Tres años después, y ya con la vista puesta en las próximas elecciones autonómicas y municipales, procede hacer el balance de las luces, las sombras y los claroscuros de esta etapa. Yo siempre he pensado que tras tantos años de política-apisonadora del PP, un verdadero govern per al canvi debía tener un cierto cariz revolucionario, con propuestas suficientemente radicales que reflejaran la transformación anunciada. Por ejemplo, apostar por una verdadera sinergia entre diputaciones y consellerías, que tantas veces solapan sus actuaciones; una invitación -no solo simbólica- a la sociedad civil a participar en la toma de decisiones; potenciar la activación asociativa en los barrios; luchar de forma eficaz contra la pobreza; tomar medidas valientes de protección y recuperación de la huerta; un plan ambicioso de vivienda pública y ayudas al alquiler para los jóvenes, etcétera.

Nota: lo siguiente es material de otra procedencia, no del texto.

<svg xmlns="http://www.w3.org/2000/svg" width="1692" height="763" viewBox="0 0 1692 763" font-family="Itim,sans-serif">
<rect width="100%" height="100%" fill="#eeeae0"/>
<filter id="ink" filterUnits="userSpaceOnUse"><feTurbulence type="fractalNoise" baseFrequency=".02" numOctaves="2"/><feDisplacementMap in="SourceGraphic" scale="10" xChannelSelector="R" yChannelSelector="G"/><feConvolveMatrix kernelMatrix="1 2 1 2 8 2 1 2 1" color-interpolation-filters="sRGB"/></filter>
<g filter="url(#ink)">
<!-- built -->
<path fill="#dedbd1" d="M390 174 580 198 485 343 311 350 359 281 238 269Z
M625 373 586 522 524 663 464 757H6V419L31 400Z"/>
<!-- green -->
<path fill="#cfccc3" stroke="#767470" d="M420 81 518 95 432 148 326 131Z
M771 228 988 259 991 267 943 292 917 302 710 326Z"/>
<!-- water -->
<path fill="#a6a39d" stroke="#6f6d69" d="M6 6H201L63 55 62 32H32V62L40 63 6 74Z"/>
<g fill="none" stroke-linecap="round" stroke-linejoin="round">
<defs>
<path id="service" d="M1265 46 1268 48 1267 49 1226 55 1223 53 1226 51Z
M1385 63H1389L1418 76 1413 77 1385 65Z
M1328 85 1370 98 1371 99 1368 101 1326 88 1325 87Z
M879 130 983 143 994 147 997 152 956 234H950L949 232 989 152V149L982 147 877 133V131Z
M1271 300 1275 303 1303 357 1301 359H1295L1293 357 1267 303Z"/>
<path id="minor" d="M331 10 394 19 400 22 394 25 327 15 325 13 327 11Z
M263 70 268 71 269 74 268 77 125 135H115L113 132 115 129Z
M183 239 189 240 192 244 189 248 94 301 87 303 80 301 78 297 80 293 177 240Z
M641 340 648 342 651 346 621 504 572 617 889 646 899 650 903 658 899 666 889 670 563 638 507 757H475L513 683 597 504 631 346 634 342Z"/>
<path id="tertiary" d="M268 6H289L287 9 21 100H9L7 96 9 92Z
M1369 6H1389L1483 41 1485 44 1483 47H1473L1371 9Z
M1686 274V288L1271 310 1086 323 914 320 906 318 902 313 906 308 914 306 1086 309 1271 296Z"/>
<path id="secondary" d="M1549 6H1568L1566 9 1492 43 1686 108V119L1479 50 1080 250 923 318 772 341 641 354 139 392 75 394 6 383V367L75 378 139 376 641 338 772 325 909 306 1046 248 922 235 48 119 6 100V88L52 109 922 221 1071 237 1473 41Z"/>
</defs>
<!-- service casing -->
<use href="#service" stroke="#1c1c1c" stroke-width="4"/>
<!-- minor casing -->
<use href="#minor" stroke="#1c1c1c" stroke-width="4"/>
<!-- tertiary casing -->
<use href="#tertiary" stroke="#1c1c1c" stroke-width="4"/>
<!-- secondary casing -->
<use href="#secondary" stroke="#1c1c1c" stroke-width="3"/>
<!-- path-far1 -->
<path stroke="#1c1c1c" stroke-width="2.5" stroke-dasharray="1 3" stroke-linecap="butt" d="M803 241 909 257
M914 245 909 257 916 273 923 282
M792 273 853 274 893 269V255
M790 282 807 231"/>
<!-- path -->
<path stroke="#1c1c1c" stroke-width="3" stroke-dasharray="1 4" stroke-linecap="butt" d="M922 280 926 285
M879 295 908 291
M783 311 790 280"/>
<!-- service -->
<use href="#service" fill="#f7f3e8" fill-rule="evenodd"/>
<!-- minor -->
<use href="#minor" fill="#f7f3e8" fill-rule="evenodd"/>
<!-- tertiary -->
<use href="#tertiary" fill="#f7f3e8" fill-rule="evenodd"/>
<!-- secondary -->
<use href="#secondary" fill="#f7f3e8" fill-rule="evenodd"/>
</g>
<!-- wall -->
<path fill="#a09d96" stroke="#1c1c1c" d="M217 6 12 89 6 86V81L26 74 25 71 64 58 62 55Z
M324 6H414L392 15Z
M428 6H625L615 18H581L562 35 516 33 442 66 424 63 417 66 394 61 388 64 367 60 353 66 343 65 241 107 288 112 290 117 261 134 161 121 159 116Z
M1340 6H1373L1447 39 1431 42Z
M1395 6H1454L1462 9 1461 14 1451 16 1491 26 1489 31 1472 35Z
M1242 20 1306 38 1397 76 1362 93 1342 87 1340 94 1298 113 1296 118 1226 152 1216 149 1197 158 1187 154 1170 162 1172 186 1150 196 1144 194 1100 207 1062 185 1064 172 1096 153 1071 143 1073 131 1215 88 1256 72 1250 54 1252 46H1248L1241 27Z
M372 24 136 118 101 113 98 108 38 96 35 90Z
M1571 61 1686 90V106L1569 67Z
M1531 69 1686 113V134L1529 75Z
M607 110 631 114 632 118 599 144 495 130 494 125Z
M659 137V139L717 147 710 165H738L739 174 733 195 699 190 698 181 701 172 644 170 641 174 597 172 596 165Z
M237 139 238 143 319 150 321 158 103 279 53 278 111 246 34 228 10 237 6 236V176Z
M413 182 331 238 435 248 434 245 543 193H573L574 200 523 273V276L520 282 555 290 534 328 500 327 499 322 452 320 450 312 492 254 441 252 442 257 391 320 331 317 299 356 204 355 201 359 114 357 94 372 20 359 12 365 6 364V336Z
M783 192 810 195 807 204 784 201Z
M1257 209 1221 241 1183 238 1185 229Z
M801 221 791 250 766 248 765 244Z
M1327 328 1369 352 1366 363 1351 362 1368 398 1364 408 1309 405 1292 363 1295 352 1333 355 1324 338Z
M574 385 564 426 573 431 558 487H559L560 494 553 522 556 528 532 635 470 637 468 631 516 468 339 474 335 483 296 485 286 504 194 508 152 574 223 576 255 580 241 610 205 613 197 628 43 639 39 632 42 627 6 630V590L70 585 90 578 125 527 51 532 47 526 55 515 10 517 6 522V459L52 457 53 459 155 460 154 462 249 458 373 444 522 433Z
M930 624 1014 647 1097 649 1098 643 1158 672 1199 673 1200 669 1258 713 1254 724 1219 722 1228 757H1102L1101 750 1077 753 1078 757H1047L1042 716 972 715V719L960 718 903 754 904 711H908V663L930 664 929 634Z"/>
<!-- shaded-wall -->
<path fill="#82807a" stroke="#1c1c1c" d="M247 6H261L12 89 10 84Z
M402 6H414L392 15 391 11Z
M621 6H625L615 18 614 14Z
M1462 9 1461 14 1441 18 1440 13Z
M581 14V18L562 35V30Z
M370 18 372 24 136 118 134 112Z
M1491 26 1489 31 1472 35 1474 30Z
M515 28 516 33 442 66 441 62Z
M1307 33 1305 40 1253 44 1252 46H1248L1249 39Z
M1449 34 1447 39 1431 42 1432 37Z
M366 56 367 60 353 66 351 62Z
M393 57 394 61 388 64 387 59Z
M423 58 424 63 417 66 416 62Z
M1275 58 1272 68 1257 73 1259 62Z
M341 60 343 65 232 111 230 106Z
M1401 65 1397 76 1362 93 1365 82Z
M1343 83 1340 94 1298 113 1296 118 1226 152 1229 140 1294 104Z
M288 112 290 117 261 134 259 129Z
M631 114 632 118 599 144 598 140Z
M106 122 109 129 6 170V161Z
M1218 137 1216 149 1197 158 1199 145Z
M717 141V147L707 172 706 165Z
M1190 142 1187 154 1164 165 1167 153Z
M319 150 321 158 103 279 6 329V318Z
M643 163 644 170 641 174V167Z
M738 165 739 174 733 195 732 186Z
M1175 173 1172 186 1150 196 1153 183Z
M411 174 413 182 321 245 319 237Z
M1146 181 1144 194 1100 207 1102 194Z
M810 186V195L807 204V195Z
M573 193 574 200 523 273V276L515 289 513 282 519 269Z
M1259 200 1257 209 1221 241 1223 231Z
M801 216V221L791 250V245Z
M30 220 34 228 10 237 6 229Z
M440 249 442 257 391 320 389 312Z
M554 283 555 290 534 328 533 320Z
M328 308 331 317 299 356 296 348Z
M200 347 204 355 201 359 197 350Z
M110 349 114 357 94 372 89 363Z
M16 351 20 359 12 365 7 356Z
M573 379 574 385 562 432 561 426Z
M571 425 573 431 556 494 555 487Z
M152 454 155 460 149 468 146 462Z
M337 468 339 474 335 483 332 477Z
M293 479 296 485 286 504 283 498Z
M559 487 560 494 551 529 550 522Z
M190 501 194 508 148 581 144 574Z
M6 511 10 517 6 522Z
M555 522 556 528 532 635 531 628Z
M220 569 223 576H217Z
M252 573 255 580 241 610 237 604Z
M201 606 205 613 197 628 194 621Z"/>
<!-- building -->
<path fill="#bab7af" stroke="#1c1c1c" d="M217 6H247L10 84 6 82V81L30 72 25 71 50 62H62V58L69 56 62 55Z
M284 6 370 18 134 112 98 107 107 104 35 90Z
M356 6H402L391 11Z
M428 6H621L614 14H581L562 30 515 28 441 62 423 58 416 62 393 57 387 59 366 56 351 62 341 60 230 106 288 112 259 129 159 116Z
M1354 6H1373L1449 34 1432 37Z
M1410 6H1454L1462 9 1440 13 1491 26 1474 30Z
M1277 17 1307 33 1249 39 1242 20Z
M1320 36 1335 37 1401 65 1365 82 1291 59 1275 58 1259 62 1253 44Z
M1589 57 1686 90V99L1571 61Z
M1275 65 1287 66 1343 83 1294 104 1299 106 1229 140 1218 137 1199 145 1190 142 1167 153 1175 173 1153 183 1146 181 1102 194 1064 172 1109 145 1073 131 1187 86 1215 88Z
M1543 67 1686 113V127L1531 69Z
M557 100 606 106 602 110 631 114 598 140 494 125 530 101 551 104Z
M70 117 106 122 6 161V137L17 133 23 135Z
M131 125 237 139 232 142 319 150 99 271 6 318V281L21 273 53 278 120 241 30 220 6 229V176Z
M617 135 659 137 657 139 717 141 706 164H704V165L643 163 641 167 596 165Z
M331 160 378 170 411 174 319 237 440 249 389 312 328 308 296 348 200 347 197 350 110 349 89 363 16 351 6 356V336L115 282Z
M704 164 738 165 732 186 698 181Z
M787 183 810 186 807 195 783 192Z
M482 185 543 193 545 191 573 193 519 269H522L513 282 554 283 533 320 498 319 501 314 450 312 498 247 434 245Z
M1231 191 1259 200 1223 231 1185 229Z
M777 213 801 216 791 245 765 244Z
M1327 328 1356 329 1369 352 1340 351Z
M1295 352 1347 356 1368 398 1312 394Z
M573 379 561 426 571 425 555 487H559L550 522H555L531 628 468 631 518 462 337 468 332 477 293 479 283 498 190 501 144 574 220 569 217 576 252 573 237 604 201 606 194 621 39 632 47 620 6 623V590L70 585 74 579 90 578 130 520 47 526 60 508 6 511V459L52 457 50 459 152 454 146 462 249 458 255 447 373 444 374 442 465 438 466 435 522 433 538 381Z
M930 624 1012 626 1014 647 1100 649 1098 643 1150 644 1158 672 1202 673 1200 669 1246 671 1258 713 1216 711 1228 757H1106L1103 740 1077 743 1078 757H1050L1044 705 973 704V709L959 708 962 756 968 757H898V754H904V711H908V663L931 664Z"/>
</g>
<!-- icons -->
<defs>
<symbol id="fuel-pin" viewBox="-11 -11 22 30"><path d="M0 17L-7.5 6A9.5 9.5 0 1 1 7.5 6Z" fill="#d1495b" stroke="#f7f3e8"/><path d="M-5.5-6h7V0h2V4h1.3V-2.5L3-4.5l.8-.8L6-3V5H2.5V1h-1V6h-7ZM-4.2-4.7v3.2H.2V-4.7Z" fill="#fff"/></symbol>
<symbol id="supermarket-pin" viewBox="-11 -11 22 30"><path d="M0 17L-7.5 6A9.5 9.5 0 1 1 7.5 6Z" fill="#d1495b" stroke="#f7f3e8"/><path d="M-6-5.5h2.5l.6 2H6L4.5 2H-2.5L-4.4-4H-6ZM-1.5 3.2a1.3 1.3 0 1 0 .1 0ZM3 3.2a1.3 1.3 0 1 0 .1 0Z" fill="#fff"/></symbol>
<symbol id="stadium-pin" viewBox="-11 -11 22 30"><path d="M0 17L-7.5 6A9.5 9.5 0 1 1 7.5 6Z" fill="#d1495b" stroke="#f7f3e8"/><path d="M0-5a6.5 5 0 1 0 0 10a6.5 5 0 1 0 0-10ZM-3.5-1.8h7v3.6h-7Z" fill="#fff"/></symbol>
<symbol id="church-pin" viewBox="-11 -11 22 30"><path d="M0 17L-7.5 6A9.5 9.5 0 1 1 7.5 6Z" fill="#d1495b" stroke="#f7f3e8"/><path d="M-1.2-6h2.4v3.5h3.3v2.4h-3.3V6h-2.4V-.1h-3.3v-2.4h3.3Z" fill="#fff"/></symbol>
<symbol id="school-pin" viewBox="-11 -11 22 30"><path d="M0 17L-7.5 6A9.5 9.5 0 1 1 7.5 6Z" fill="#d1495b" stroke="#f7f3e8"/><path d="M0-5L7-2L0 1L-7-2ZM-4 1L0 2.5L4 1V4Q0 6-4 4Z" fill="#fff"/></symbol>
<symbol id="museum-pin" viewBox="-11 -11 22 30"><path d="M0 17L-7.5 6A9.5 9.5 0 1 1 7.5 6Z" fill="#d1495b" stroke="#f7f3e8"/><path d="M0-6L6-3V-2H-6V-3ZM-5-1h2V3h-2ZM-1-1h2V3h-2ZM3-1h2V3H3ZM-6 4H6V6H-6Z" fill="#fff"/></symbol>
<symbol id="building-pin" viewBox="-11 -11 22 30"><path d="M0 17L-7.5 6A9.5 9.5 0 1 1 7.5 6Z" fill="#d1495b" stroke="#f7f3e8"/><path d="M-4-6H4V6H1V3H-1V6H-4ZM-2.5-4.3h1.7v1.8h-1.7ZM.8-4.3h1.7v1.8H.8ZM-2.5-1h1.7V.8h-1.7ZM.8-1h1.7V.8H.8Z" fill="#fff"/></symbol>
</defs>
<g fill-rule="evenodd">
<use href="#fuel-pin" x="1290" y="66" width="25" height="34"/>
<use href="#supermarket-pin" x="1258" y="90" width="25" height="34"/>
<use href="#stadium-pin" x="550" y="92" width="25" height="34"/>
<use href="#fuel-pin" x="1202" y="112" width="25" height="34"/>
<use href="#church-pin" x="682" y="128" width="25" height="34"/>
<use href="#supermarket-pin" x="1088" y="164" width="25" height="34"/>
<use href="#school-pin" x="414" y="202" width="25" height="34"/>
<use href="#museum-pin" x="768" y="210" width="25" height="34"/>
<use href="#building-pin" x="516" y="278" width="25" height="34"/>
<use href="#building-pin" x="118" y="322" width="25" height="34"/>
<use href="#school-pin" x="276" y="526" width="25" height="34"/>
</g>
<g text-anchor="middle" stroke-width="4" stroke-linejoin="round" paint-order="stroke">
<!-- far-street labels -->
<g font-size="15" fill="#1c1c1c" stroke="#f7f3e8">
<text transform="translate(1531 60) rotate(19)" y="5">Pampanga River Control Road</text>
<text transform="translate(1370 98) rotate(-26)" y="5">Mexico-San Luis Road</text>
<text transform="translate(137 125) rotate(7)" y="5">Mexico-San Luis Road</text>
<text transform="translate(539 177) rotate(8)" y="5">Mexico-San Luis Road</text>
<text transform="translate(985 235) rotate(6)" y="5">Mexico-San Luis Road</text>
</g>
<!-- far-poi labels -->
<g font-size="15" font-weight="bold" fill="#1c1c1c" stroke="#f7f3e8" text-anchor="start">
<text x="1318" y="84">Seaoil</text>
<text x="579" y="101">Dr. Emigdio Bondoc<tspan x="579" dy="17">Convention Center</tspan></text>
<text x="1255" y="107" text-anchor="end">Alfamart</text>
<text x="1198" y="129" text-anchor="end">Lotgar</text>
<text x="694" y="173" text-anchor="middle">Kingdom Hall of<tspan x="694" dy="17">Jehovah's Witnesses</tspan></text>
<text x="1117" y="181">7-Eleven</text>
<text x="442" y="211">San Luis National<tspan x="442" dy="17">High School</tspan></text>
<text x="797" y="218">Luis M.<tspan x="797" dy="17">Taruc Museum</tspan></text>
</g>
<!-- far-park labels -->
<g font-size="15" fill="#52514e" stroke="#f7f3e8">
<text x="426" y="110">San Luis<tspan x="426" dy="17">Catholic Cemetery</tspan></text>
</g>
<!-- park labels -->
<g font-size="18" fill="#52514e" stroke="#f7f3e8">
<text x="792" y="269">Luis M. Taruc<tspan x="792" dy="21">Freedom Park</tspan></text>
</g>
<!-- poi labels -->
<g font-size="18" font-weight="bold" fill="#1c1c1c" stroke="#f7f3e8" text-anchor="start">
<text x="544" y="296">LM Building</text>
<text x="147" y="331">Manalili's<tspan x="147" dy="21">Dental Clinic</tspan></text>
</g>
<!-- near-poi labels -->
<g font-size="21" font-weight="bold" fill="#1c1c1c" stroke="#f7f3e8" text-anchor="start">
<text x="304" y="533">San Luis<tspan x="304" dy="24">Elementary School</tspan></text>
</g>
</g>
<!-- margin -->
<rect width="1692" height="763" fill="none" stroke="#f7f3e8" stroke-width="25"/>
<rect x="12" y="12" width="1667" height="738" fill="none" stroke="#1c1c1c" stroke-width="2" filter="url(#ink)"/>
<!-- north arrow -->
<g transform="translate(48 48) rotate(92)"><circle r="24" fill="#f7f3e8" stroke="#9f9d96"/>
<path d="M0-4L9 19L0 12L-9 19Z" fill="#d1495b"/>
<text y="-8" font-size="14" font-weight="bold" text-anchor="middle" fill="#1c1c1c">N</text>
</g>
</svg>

Pero, ¿es posible todo lo anterior con las dificultades presupuestarias, la deuda, y demás problemas propios de un gobierno de coalición? Difícilmente, por muy buena intención que hubiera. Donde más claramente se ven los cambios positivos es en algunos ayuntamientos, en el de València sobre todo en actuaciones participativas y en movilidad. Sin embargo, no existe fuerza -o voluntad- suficiente como para revertir procesos destructivos heredados, como la ZAL, o cuestionar las grandes obras públicas que siguen amenazando nuestro territorio.

Como era de esperar, el PSPV ha resultado bastante continuista en las grandes dinámicas económicas y productivas, y Compromís y Mónica Oltra andan un tanto difuminados dentro de la coalición. Tampoco Podemos ha mantenido el tirón inicial, y ya no sigue Antonio Montiel, con su mayor experiencia política, encabezando el grupo. Con todo ello, no pretendo constatar la ausencia de buenas intenciones y algunas buenas iniciativas, pero la pesada maquinaria institucional y legislativa las ha frenado o dilatado mucho, y para el ciudadano medio los cambios prometidos, aunque estén en proceso, no han acabado de adquirir visibilidad.

Eso sí: hay más control a nivel de transparencia y de igualdad, y mayor sensibilidad social; ya no hay proyectos faraónicos -ni dinero para hacerlos, en cualquier caso- ni políticas propias expresamente destructivas del patrimonio natural y cultural, sino todo lo contrario, pero muy lentamente. Una lentitud que no deja traslucir la voluntad de cambio radical que se anunciaba, un ritmo pausado que tampoco anima a la ciudadanía a implicarse mucho en apoyar a los mismos que tanto prometían.

Sin embargo, decíamos, tampoco es evidente que en la actual coyuntura fuera factible hacer mucho más: la llamada nueva política se desvela débil en relación a los intereses del capital y a las sólidas inercias establecidas; da la sensación de que sus deseos programáticos no llegan realmente a adquirir condición de realidad. Tampoco resulta fácil contrapesar en un plazo tan breve los improbables sueños de la ciudadanía, durante tantos años fascinada por promesas de consumo y crecimiento, muy alejadas de la austeridad necesaria en procesos de reajuste económico y reequilibrio ecológico.